■ **Record set**
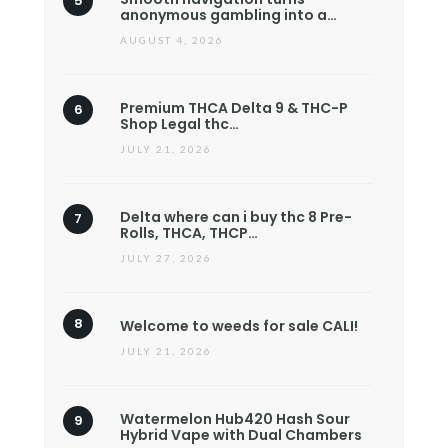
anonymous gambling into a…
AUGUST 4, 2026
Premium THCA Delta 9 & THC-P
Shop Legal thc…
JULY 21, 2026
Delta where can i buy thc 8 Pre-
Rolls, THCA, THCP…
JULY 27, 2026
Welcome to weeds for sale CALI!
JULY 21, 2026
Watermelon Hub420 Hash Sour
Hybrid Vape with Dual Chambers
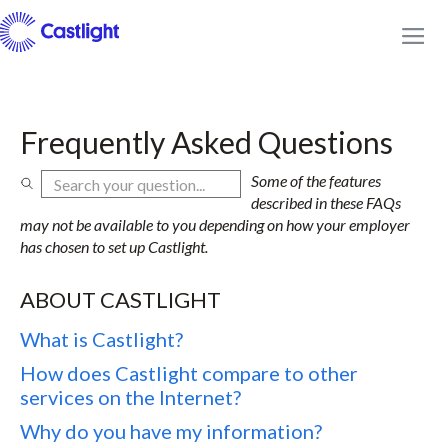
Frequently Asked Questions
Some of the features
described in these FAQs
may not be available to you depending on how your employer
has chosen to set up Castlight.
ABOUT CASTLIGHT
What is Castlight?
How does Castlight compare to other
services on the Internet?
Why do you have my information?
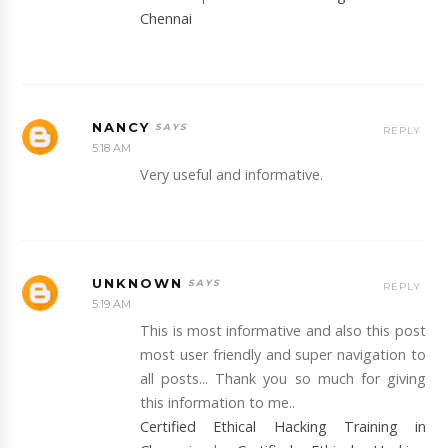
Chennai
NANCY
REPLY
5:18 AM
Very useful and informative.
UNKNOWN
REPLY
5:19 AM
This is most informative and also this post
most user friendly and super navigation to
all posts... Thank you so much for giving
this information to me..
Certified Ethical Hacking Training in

■ **Prompt**
Where a line of the material above holds the string "THCA", copy that line.

■ **Answer for this exercise**
Premium THCA Delta 9 & THC-P
Rolls, THCA, THCP…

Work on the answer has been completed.